### What this task involves
Each line below that carries the string "object" must appear in the answer.

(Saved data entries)
--- START ---

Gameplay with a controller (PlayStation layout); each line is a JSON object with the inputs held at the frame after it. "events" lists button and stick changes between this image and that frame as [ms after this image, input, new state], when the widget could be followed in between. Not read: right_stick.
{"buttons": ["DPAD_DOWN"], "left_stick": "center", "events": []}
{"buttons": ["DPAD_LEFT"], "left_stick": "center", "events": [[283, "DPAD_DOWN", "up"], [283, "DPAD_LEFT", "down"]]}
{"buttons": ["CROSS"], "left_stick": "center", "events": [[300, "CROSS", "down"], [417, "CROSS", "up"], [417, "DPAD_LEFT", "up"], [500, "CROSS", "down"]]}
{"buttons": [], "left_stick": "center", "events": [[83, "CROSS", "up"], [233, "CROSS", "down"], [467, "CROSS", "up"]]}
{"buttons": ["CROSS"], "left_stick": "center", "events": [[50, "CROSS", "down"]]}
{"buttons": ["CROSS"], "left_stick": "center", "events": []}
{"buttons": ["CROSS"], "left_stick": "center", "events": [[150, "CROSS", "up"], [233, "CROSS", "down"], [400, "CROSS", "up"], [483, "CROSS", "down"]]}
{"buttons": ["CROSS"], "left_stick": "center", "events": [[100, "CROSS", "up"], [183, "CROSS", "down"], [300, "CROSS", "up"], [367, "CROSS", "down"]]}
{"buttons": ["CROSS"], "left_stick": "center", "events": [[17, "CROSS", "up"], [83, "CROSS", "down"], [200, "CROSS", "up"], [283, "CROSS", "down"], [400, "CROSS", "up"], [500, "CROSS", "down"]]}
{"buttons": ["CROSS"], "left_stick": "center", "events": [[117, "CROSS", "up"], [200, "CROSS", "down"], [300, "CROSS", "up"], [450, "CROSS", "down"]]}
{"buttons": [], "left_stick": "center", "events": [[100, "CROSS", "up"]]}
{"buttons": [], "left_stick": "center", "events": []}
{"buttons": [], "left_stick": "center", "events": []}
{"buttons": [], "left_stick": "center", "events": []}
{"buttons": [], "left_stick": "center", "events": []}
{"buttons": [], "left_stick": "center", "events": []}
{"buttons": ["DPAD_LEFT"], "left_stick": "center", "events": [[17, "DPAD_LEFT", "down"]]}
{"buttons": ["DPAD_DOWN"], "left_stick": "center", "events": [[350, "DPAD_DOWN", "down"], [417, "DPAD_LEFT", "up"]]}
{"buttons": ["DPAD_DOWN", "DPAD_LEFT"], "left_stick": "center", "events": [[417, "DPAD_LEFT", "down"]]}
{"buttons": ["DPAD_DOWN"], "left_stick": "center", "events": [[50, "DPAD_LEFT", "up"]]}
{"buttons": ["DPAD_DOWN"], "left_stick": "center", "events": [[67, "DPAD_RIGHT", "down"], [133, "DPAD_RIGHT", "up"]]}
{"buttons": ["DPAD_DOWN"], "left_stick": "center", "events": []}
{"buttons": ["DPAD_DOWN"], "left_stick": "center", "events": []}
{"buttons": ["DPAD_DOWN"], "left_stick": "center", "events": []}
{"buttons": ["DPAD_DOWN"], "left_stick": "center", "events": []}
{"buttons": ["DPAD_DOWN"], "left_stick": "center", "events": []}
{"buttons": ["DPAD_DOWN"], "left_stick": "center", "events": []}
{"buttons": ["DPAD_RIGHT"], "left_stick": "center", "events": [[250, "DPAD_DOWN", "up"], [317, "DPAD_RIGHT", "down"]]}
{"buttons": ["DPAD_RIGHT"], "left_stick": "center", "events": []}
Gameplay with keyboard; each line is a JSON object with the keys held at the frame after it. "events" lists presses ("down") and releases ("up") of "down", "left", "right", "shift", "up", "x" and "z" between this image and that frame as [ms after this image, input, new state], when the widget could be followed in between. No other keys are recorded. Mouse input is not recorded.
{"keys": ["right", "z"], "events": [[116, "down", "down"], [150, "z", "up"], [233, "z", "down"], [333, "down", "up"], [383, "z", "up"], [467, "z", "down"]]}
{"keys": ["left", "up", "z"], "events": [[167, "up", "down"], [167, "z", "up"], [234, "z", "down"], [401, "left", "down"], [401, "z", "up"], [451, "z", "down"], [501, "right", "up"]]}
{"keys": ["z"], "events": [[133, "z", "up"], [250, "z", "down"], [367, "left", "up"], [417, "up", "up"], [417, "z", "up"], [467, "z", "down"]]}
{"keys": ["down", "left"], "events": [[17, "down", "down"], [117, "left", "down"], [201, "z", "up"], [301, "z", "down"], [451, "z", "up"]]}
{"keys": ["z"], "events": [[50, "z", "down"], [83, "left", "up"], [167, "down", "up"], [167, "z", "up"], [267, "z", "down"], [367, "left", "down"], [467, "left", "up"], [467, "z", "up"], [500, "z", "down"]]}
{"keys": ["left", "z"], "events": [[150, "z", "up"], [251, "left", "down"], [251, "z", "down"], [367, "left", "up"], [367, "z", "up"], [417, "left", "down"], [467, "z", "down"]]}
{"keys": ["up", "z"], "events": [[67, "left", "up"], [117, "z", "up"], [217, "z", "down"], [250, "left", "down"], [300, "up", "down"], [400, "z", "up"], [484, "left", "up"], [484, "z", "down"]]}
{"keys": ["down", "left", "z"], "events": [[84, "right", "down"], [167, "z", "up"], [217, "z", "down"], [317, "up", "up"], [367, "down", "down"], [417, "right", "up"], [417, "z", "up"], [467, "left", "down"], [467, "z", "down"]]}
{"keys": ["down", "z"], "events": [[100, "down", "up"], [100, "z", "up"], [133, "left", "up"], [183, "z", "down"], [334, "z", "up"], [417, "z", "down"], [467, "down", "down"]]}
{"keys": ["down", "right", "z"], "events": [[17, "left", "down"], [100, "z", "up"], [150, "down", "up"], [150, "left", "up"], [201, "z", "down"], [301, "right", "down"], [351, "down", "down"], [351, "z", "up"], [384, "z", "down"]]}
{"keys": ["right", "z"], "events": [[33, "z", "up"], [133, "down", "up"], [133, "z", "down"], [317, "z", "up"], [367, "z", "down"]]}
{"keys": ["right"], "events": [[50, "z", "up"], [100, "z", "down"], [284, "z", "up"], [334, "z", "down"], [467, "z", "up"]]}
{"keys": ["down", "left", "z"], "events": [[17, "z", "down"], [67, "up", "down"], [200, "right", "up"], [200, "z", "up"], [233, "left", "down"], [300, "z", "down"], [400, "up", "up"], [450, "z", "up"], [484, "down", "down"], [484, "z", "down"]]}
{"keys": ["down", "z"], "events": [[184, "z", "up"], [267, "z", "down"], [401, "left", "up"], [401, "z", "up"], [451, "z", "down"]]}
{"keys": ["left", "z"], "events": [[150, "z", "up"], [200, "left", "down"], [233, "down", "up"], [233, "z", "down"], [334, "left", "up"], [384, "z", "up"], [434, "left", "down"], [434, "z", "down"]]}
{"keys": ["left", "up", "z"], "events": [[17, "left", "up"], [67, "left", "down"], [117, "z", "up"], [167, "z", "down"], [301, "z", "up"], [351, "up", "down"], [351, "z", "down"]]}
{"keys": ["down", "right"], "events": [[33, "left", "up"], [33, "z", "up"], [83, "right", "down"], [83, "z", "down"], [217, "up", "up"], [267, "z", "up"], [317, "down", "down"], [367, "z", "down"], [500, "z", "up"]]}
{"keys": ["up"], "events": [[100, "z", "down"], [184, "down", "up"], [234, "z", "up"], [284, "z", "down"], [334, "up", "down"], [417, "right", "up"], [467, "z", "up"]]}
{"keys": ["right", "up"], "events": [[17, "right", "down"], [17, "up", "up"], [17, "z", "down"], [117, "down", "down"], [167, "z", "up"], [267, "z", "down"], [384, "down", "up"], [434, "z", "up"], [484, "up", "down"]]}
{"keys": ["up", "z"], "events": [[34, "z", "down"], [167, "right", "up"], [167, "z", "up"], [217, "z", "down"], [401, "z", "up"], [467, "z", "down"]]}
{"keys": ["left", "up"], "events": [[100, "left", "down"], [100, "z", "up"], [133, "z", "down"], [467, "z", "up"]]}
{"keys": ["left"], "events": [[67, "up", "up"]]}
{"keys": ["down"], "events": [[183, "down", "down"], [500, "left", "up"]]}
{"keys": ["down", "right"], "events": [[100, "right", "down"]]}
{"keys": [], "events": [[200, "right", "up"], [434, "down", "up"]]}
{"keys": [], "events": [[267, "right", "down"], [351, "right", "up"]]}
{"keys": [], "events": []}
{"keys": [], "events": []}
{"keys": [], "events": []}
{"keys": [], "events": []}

--- END ---

### Response box
Gameplay with a controller (PlayStation layout); each line is a JSON object with the inputs held at the frame after it. "events" lists button and stick changes between this image and that frame as [ms after this image, input, new state], when the widget could be followed in between. Not read: right_stick.
Gameplay with keyboard; each line is a JSON object with the keys held at the frame after it. "events" lists presses ("down") and releases ("up") of "down", "left", "right", "shift", "up", "x" and "z" between this image and that frame as [ms after this image, input, new state], when the widget could be followed in between. No other keys are recorded. Mouse input is not recorded.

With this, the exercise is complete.